А затем ее нежная рука взяла его за пальцы и повлекла туда, где была лишь она и ее красота, красота, как живая вещь, как дыхание, а он был лишь голодом, страстно желающим хотя бы атом ее существа, он был в ней, глядел ее глазами на мир безумных, искаженных форм, заполнявших его страхом и ненавистью, ненавистью, которая вдруг переполнила его, ослепив гневом, затмившим все, кроме улыбки на ее мягких губах и в полуприкрытых глазах, ненавистью, разорвавшей его на две части, где одна часть сражалась и убивала, а другая лишь смотрела на это.
Он увидел того, кто вырвал громадный меч из рук старика и ударом сбил того на землю. Он видел, как один с яростью берсеркера налетел на целую толпу, врубаясь в нее, как дровосек в дерево, скашивая их, точно стальным цепом, управляя ими, как стадом овец. И он почувствовал злую радость, вскипевшую в ней при виде смерти, висевшей в воздухе, и смерть заиграла в ее глазах, и ему показалось, что это он, бывший в ней, рубил и убивал.
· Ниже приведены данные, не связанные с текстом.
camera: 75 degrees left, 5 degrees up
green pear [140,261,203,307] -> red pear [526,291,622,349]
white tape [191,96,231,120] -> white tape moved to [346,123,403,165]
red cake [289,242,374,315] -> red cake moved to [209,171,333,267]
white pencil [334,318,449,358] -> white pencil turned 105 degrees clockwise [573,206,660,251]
Это он сам стоял на фиолетовой дороге с двуручным мечом в окровавленных руках, и лицо его было покрыто кровью убитых людей. А сзади, где плавала в своей хрустальной гробнице женщина-ведьма, он слышал хриплое, мстительное кудахтанье марсианина Загара.
Все жажда была высосана из его тела пристальным взглядом ведьмы — жажда мужчиной женщины, жаждой землянина золота и кровавая жажда мужчины войны и смертей. Вся жажда исчезла, и Моран стоял, холодный, опустошенный, глядя на старика, своего деда, лежавшего без сознания на краю пропасти. Потом он увидел марсианина, корчившегося от боли у основания хрусталя. И снова увидел женщину, плавающую в тумане, и темное Зло, сверкающее в ее зеленых глазах.
Окровавленный меч взлетел стальной дугой и ударил в поверхность хрусталя. Он бил снова и снова, и весь мир заполнился звоном металла о закаленный хрусталь. Стены полости, внутри которой плавала она, были прочны, но после третьего удара не выдержали и пролились дождем прозрачных ледяных игл. Моран снова поднял меч, с которого все еще капала кровь, и... встретился с ее ясными зелеными глазами.
Руки его медленно опустились, меч выпал из них и ударил его по ногам, чего Моран даже не заметил. Ее маленькие босые ноги изящно ступали среди острых осколков. Ее рыжие волосы стекали на круглые белые плечи, обнажая все очарование тела ведьмы, а две тонких руки тянулись к нему и манили к себе.
Морану показалось, что ледяной ветер пронесся в его груди, когда он тронул эти руки. Непонимающими глазами он смотрел на длинные белые рубцы, появившиеся там, где прикоснулись ее тонкие пальчики. Теперь ее руки лежали на его руках и вытягивали их силу, ее красные губы тянулись к его губам, и между острыми белыми зубками высовывался влажный язычок. Запах шел от ее тела, острый, пьянящий аромат, затуманивший ему голову и спутавший мысли. Моран чувствовал, как ее тело прижалось к нему, и от него катилась ледяная волна, замораживая все, лишь в самой глубине его души горело негасимое ядро неукротимого огня. Глаза ее были прикрыты, но начали медленно открываться, и Моран утонул в них, безнадежно утонул в их зеленой, бездонной глубине.
А потом что-то взорвалось в нем. Атом белого огня вспыхнул в его голове, обжигая и очищая. Моран взглянул в стальные глаза своего деда через бескровное тело женщины-ведьмы, разрубленное пополам единственным ударом большого серого меча. Обеими руками он поднял это тело над головой, и оно оказалось легким, как шелуха тени и холода, как прикосновение Смерти. И он швырнул тело в море фиолетового пламени и увидел, как оно плывет, вращается, постепенно опускаясь, точно перышко, в пропасть. Затем яростный ветер ударил в него, и Моран распростерся на краю пропасти, цепляясь кончиками пальцев за острый, зубчатый край разбитой хрустальной гробницы.